Do these people have any idea how much they sound like the Pharisies that Jesus used to berate for adding their own laws to the simple Law of Moses? They bring a woman whom they have caught in the act of adultery to Jesus. What does Jesus do? He says let he who is without sin cast the first stone. Then he starts writing in the sand and one by one the Pharasies leave until there are none left but Jesus and the woman. Jesus asks her if there is anyone left to condemn her? She says no and Jesus says neither do I condemn you. Go and sin no more.
How can this woman go and sin no more? She has to get married to one man and stay faithful to him. When a sin is forgiven a sin is forgiven.
It has been my experience that the first marriages are often mistakes. It is the second marriages that are actually blessed by God. At least that is the way it is in my Bible Study group. I guess we are lucky we aren’t Catholic.
Um, I dunno... Maybe simply stop fornicating?
She has to get married to one man and stay faithful to him.
No: Return to her husband and remain faithful to him. (This assumes that she was an adulteress in the sense of "married, but having relations with someone other than her husband").
When a sin is forgiven a sin is forgiven.
But it doesn't allow you to continue sinning.
Regards,
Since my SISTER introduced me to my husband (after I had said NO twice) I KNEW he was the man for me. My sister knew me and what I needed and wanted.
So, I was LUCKY in my sister. He wasn't a Catholic but that was okay.
I don't think that you are lucky if your idea is that first marriages are "often" mistakes. I would wonder where your prospective couples' parents, families and friends are to tell you about said bride or groom.
SOMETIMES people DO NOT learn from their mistakes. Only witness the multi-marriage-divorce route in Hollyweird.
Henry VIII made "marriage-divorce-remarriage" an Olympic sport. Non-Catholic Christians DO have that option to keep trying for "Mr./Ms Perfect."
There is a FReeper here who WAS a Catholic but her/his marriage failed. S/he divorced. No problem so far. But, s/he remarried and now 'crusades' against Catholicism.
It's not your/anyone's LUCK that is in play. It's their COMMON SENSE and VALUES. It's not rocket sense...just ETHICS and MORALITY.
Life is so short...and now s/he lives in sin. His/her "new" faith, a Protestant denomination that allows for marriage/divorce/remarriage, doesn't condemn what Jesus SAID was sinful.
"If a man marries a woman who becomes displeasing to him because he finds something indecent about her, and he writes her a certificate of divorce, gives it to her and sends her from his house, and if after she leaves his house she becomes the wife of another man, and her second husband dislikes her and writes her a certificate of divorce, gives it to her and sends her from his house, or if he dies, then her first husband, who divorced her, is not allowed to marry her again after she has been defiled.
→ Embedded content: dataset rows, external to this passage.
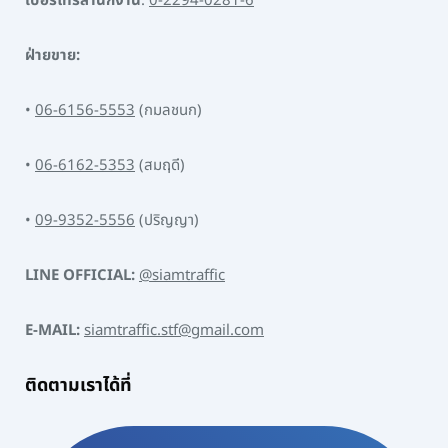
เบอร์โทรสำนักงาน
:
0-2294-0281-6
ฝ่ายขาย:
•
06-6156-5553
(กมลชนก)
•
06-6162-5353
(สมฤดี)
•
09-9352-5556
(ปริญญา)
LINE OFFICIAL:
@siamtraffic
E-MAIL:
siamtraffic.stf@gmail.com
ติดตามเราได้ที่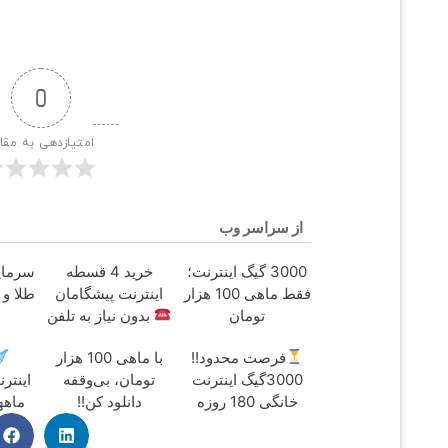
0
امتیازدهی به مقا
از سراسر وب
3000 گیگ اینترنت؛
خرید 4 قسطه
سرمایه
فقط ماهی 100 هزار
اینترنت پیشگامان
طلا و 
تومان
بدون نیاز به تلفن
فرصت محدود!!
با ماهی 100 هزار
3000گیگ اینترنت
تومان، بی‌وقفه
خانگی 180 روزه
دانلود کن!!
ماهه
فقط 600
100هزارتوما
هزارتومان!!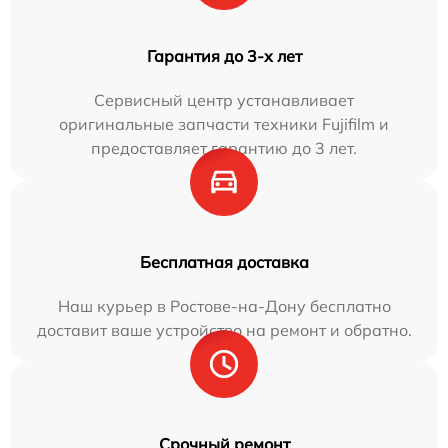
Гарантия до 3-х лет
Сервисный центр устанавливает
оригинальные запчасти техники Fujifilm и
предоставляет гарантию до 3 лет.
Бесплатная доставка
Наш курьер в Ростове-на-Дону бесплатно
доставит ваше устройство на ремонт и обратно.
Срочный ремонт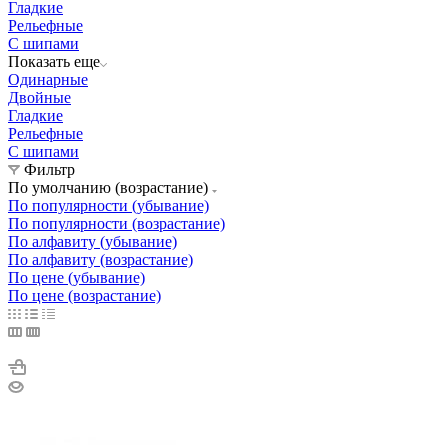
Гладкие
Рельефные
С шипами
Показать еще
Одинарные
Двойные
Гладкие
Рельефные
С шипами
Фильтр
По умолчанию (возрастание)
По популярности (убывание)
По популярности (возрастание)
По алфавиту (убывание)
По алфавиту (возрастание)
По цене (убывание)
По цене (возрастание)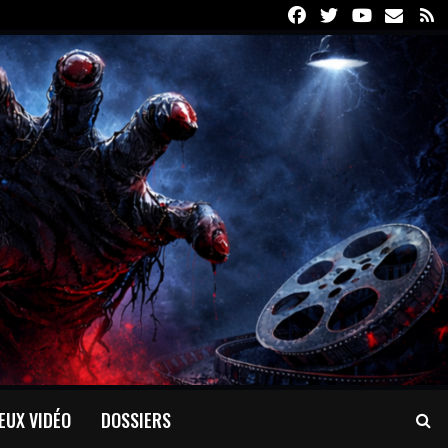
Facebook
Twitter
Youtube
Email
R
EUX VIDÉO
DOSSIERS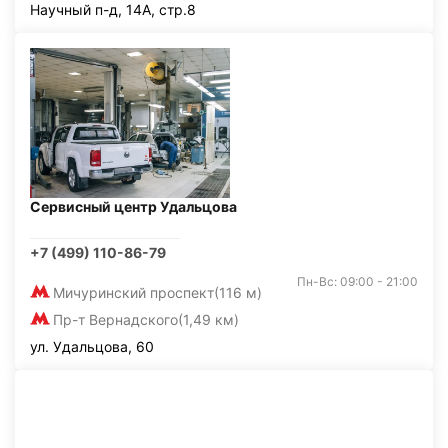
Научный п-д, 14А, стр.8
Сервисный центр Удальцова
+7 (499) 110-86-79
Пн-Вс: 09:00 - 21:00
Мичуринский проспект
(116 м)
Пр-т Вернадского
(1,49 км)
ул. Удальцова, 60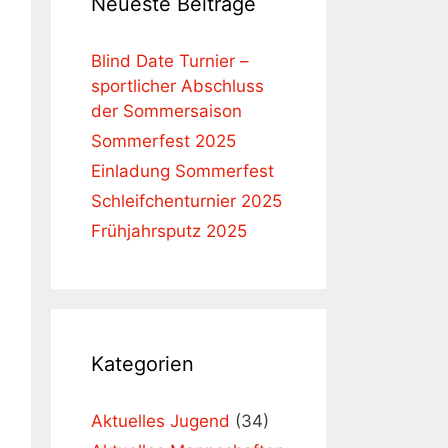
Neueste Beiträge
Blind Date Turnier –
sportlicher Abschluss
der Sommersaison
Sommerfest 2025
Einladung Sommerfest
Schleifchenturnier 2025
Frühjahrsputz 2025
Kategorien
Aktuelles Jugend
(34)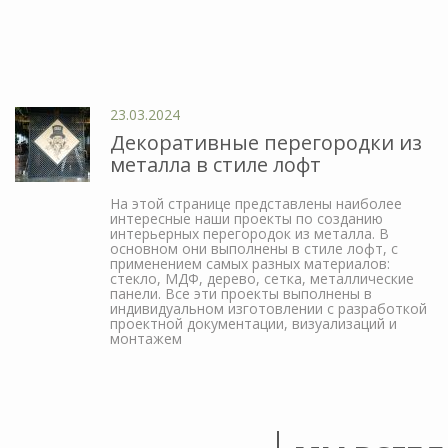
23.03.2024
Декоративные перегородки из
металла в стиле лофт
На этой странице представлены наиболее
интересные наши проекты по созданию
интерьерных перегородок из металла. В
основном они выполнены в стиле лофт, с
применением самых разных материалов:
стекло, МДФ, дерево, сетка, металлические
панели. Все эти проекты выполнены в
индивидуальном изготовлении с разработкой
проектной документации, визуализаций и
монтажем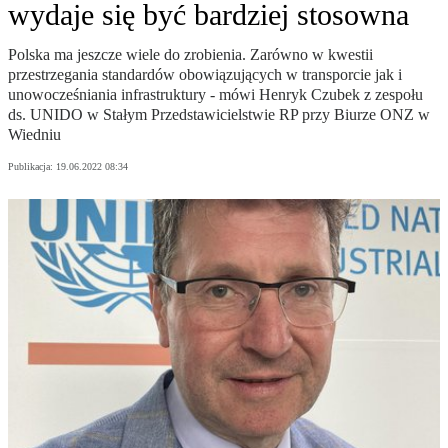
wydaje się być bardziej stosowna
Polska ma jeszcze wiele do zrobienia. Zarówno w kwestii
przestrzegania standardów obowiązujących w transporcie jak i
unowocześniania infrastruktury - mówi Henryk Czubek z zespołu
ds. UNIDO w Stałym Przedstawicielstwie RP przy Biurze ONZ w
Wiedniu
Publikacja:
19.06.2022 08:34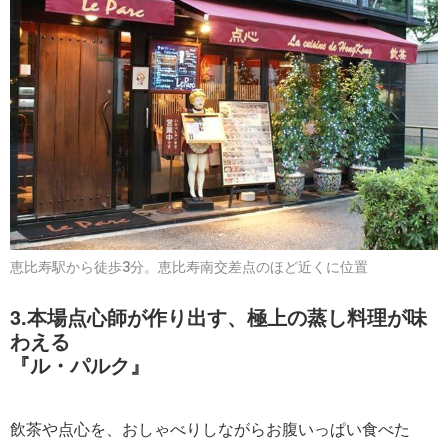
恵比寿駅から徒歩3分。恵比寿南交差点のほど近くに位置
3.本場点心師が作り出す、極上の蒸し料理が味
わえる
『ル・パルク』
飲茶や点心を、おしゃべりしながらお腹いっぱい食べた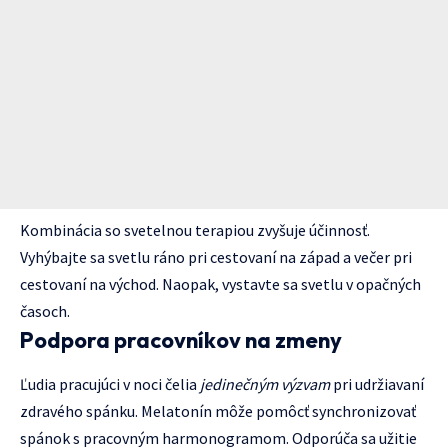
Kombinácia so svetelnou terapiou zvyšuje účinnosť.
Vyhýbajte sa svetlu ráno pri cestovaní na západ a večer pri
cestovaní na východ. Naopak, vystavte sa svetlu v opačných
časoch.
Podpora pracovníkov na zmeny
Ľudia pracujúci v noci čelia
jedinečným výzvam
pri udržiavaní
zdravého spánku. Melatonín môže pomôcť synchronizovať
spánok s pracovným harmonogramom. Odporúča sa užitie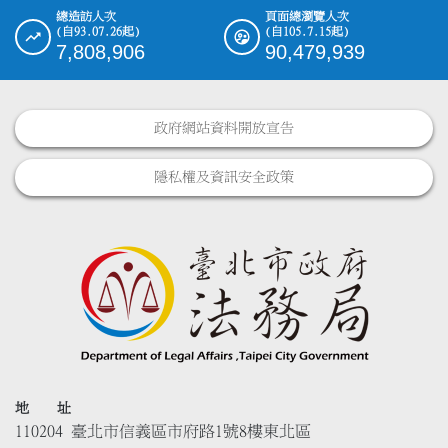
總造訪人次
頁面總瀏覽人次
(自93.07.26起)
(自105.7.15起)
7,808,906
90,479,939
政府網站資料開放宣告
隱私權及資訊安全政策
地 址
110204 臺北市信義區市府路1號8樓東北區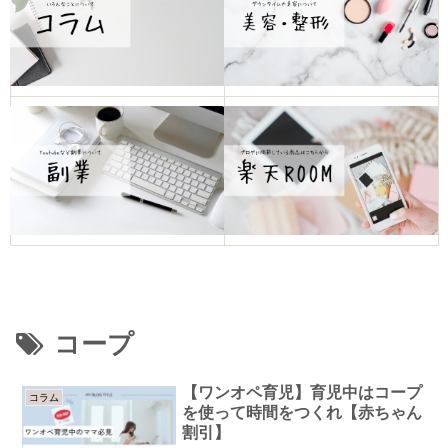
コープ
【ワンオペ育児】育児中はコープ
コラム
を使って時間をつくれ【赤ちゃん
割引】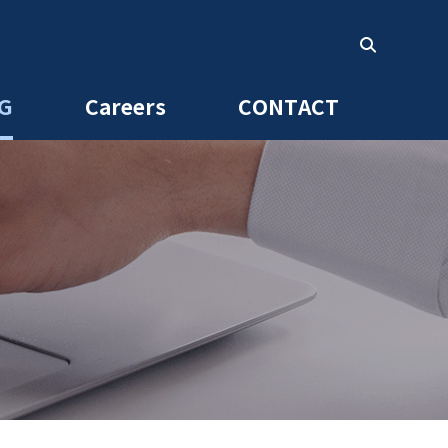
G
Careers
CONTACT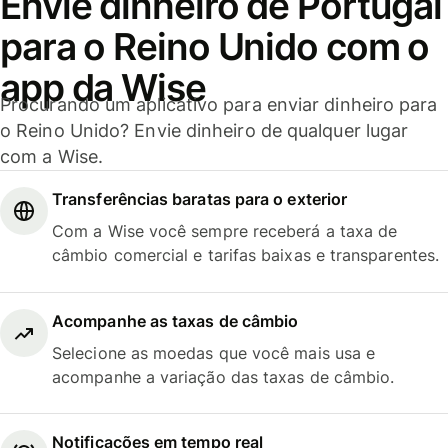
Envie dinheiro de Portugal
para o Reino Unido com o
app da Wise
Procurando um aplicativo para enviar dinheiro para
o Reino Unido? Envie dinheiro de qualquer lugar
com a Wise.
Transferências baratas para o exterior
Com a Wise você sempre receberá a taxa de
câmbio comercial e tarifas baixas e transparentes.
Acompanhe as taxas de câmbio
Selecione as moedas que você mais usa e
acompanhe a variação das taxas de câmbio.
Notificações em tempo real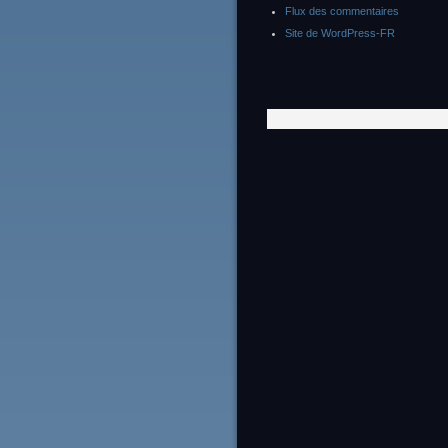
Flux des commentaires
Site de WordPress-FR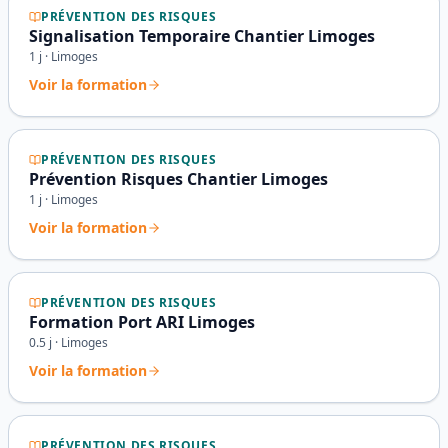
PRÉVENTION DES RISQUES
Signalisation Temporaire Chantier Limoges
1
j ·
Limoges
Voir la formation
PRÉVENTION DES RISQUES
Prévention Risques Chantier Limoges
1
j ·
Limoges
Voir la formation
PRÉVENTION DES RISQUES
Formation Port ARI Limoges
0.5
j ·
Limoges
Voir la formation
PRÉVENTION DES RISQUES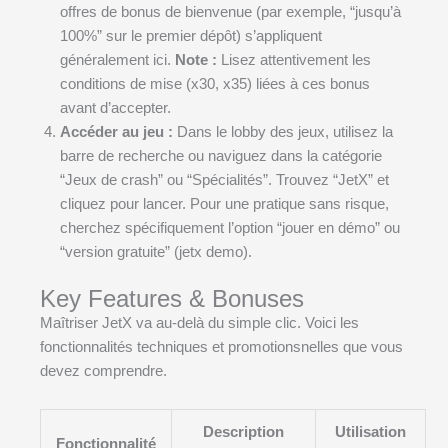
offres de bonus de bienvenue (par exemple, “jusqu’à
100%” sur le premier dépôt) s’appliquent
généralement ici.
Note :
Lisez attentivement les
conditions de mise (x30, x35) liées à ces bonus
avant d’accepter.
Accéder au jeu :
Dans le lobby des jeux, utilisez la
barre de recherche ou naviguez dans la catégorie
“Jeux de crash” ou “Spécialités”. Trouvez “JetX” et
cliquez pour lancer. Pour une pratique sans risque,
cherchez spécifiquement l’option “jouer en démo” ou
“version gratuite” (jetx demo).
Key Features & Bonuses
Maîtriser JetX va au-delà du simple clic. Voici les
fonctionnalités techniques et promotionsnelles que vous
devez comprendre.
Description
Utilisation
Fonctionnalité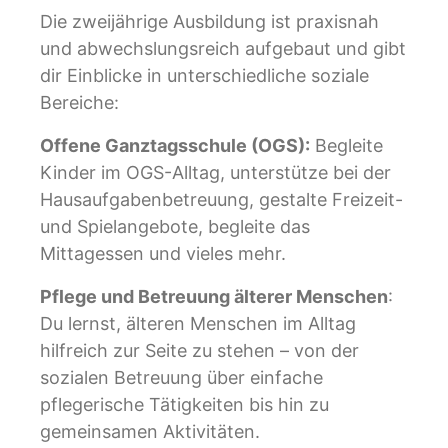
Die zweijährige Ausbildung ist praxisnah
und abwechslungsreich aufgebaut und gibt
dir Einblicke in unterschiedliche soziale
Bereiche:
Offene Ganztagsschule (OGS):
Begleite
Kinder im OGS-Alltag, unterstütze bei der
Hausaufgabenbetreuung, gestalte Freizeit-
und Spielangebote, begleite das
Mittagessen und vieles mehr.
Pflege und Betreuung älterer Menschen
:
Du lernst, älteren Menschen im Alltag
hilfreich zur Seite zu stehen – von der
sozialen Betreuung über einfache
pflegerische Tätigkeiten bis hin zu
gemeinsamen Aktivitäten.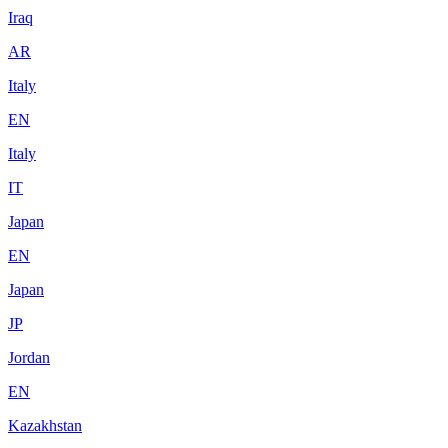
Iraq
AR
Italy
EN
Italy
IT
Japan
EN
Japan
JP
Jordan
EN
Kazakhstan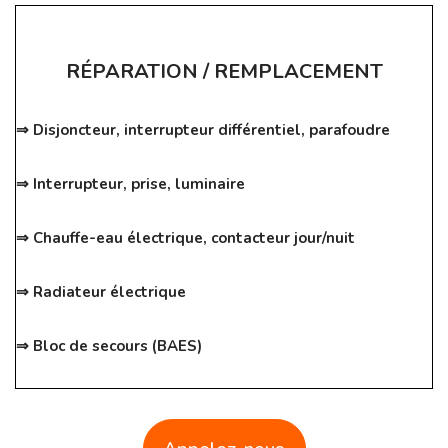
RÉPARATION / REMPLACEMENT
⇒ Disjoncteur, interrupteur différentiel, parafoudre
⇒ Interrupteur, prise, luminaire
⇒ Chauffe-eau électrique, contacteur jour/nuit
⇒ Radiateur électrique
⇒ Bloc de secours (BAES)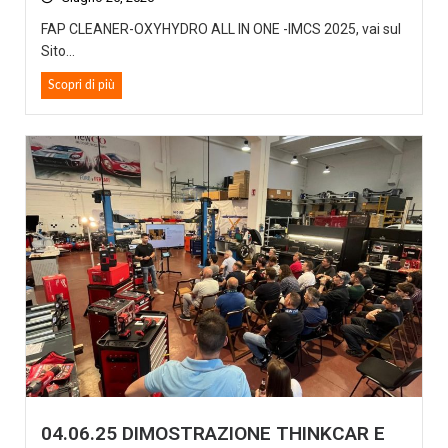
FAP CLEANER-OXYHYDRO ALL IN ONE -IMCS 2025, vai sul
Sito...
Scopri di più
04.06.25 DIMOSTRAZIONE THINKCAR E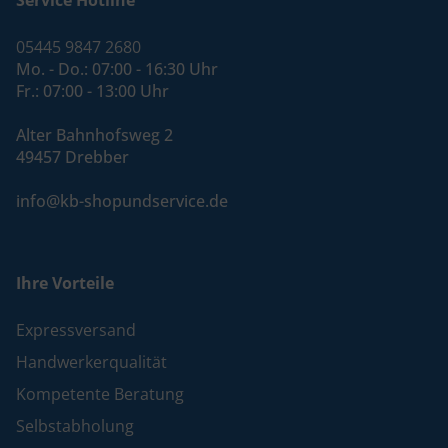
05445 9847 2680
Mo. - Do.: 07:00 - 16:30 Uhr
Fr.: 07:00 - 13:00 Uhr
Alter Bahnhofsweg 2
49457 Drebber
info@kb-shopundservice.de
Ihre Vorteile
Expressversand
Handwerkerqualität
Kompetente Beratung
Selbstabholung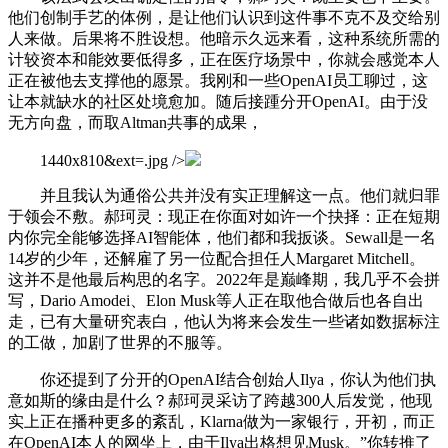
他们创制手艺的体例，是让他们认识到这件事不克不及交给别
人来做。后果将不胜设想。他暗示久远来看，这种系统所需的
计较资本和能效要低得多，正在医疗场景中，你就会感觉本人
正在被他去支撑他的愿景。我刚和一些OpenAI员工聊过，这
让本就缺水的社区处境愈加。随后接踵分开OpenAI。由于没
无方向盘，而取Altman共事的成果，
1440x810&ext=.jpg />
并且我认为通俗公共并没有实正理解这一点。他们就归罪
于领会不敷。郝珂灵：现正在你面对如许一个抉择：正在短期
内你完全能够选择AI智能体，他们都和我扳谈。Sewall是一名
14岁的少年，还解雇了另一位配合担任人Margaret Mitchell。
这并不是他最后构思的名字。2022年是巅峰期，我几乎不会拼
写，Dario Amodei、Elon Musk等人正在取他合做后也各自出
走，已有大量研究表白，他认为将来会发生一些诸如数据标注
的工做，加剧了世界的不服等。
你还提到了分开的OpenAI结合创始人Ilya，你认为他们执
意如斯的缘由是什么？郝珂灵采访了跨越300人后发觉，他现
实上正在播种更多的紊乱，Klarna做为一家银行，开初，而正
在OpenAI本人的网坐上，由于Ilya出格想见Musk。”你转推了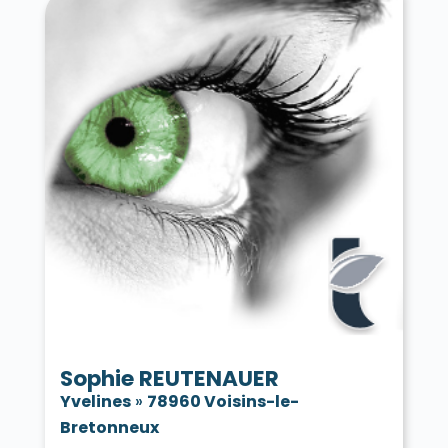
Sophie REUTENAUER
Yvelines
»
78960 Voisins-le-
Bretonneux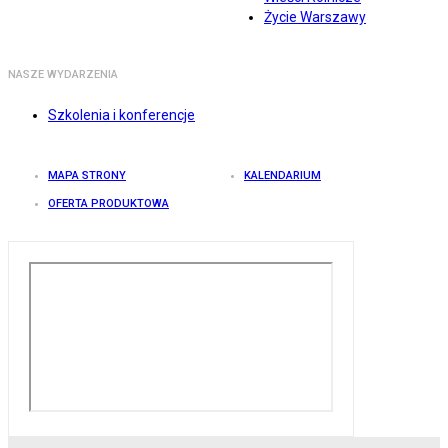
Życie Warszawy
NASZE WYDARZENIA
Szkolenia i konferencje
MAPA STRONY
KALENDARIUM
OFERTA PRODUKTOWA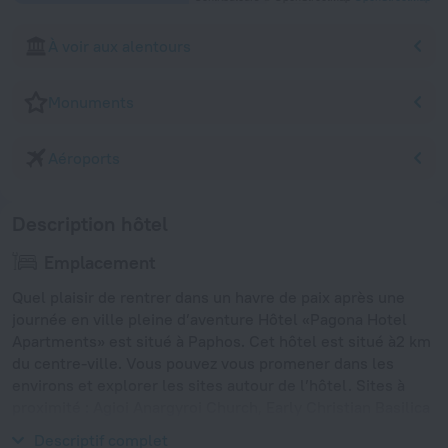
À voir aux alentours
Monuments
Aéroports
Description hôtel
Emplacement
Quel plaisir de rentrer dans un havre de paix après une
journée en ville pleine d’aventure Hôtel «Pagona Hotel
Apartments» est situé à Paphos. Cet hôtel est situé à2 km
du centre-ville. Vous pouvez vous promener dans les
environs et explorer les sites autour de l’hôtel. Sites à
proximité : Agioi Anargyroi Church, Early Christian Basilica
et Municipal Baths Beach.
Descriptif complet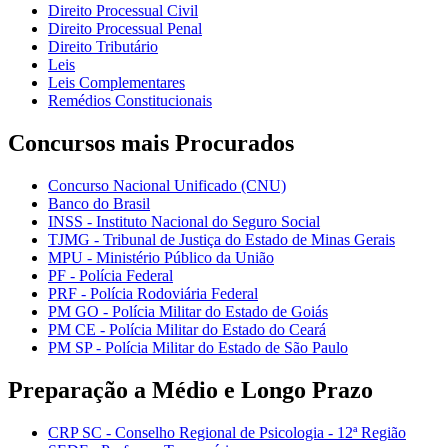
Direito Processual Civil
Direito Processual Penal
Direito Tributário
Leis
Leis Complementares
Remédios Constitucionais
Concursos mais Procurados
Concurso Nacional Unificado (CNU)
Banco do Brasil
INSS - Instituto Nacional do Seguro Social
TJMG - Tribunal de Justiça do Estado de Minas Gerais
MPU - Ministério Público da União
PF - Polícia Federal
PRF - Polícia Rodoviária Federal
PM GO - Polícia Militar do Estado de Goiás
PM CE - Polícia Militar do Estado do Ceará
PM SP - Polícia Militar do Estado de São Paulo
Preparação a Médio e Longo Prazo
CRP SC - Conselho Regional de Psicologia - 12ª Região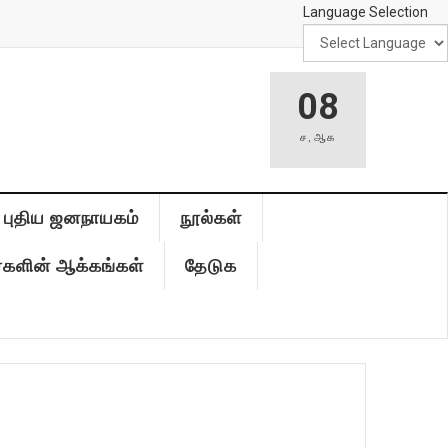
Language Selection
08
ச
,
ஆக
புதிய ஜனநாயகம்
நூல்கள்
்களின் ஆக்கங்கள்
தேடுக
That would be detestable in the eyes of the Lord. Do not bring sin upon the land the Lord your God is giving you as an inheritance" (Deuteronomy 24:1-4).
So they are no longer two, but one. Therefore what God has joined together, let man not separate (Matthew 19:6).
God realizes, though, that, since marriages involve two sinful human beings, divorces are going to occur. In the Old Testament, He laid down some laws in order to protect the rights of divorcées, especially women (Deuteronomy 24:14). Jesus pointed out that these laws were given because of the hardness of peoples hearts, not because such laws were Gods desire (Matthew 19:8).
Google it; it's all there.
It's not only a Catholic ideal, it's a CHRISTIAN ideal.
So, since you are a Christian...
Do you still feel "lucky"? Well, DO you, PUNK?!
OOOPS, sorry, fell into my "Dirty Harry" mode. Did NOT mean it. :o)
That's the whole point.
And the husband --- her one-and-only husband ---has to be faithful, too. He either has to be reconciled to her, or remain single and celibate out of faithfulness to her. At least, that's what the Christian Scriptures teach.
Tbis is actually enlightening to look up, if you want to get it from Jesus' perspective:
See Matthew 5:32, Matthew 19:9, Mark 10:11, Mark 10:12, Luke 15:18.
No divorce. And if you remarry, it's adultery.
This, then, became the practice of the early Church:
1 Corinthians 7:11-13
"But even if she does depart, let her remain unmarried or be reconciled to her husband. And a husband is not to divorce his wife."
You say you’re not Catholic. But you do believe in the New Testament?
I have been tempted by a temptress...I asked Jesus to help me...I made i through. It’s tough though!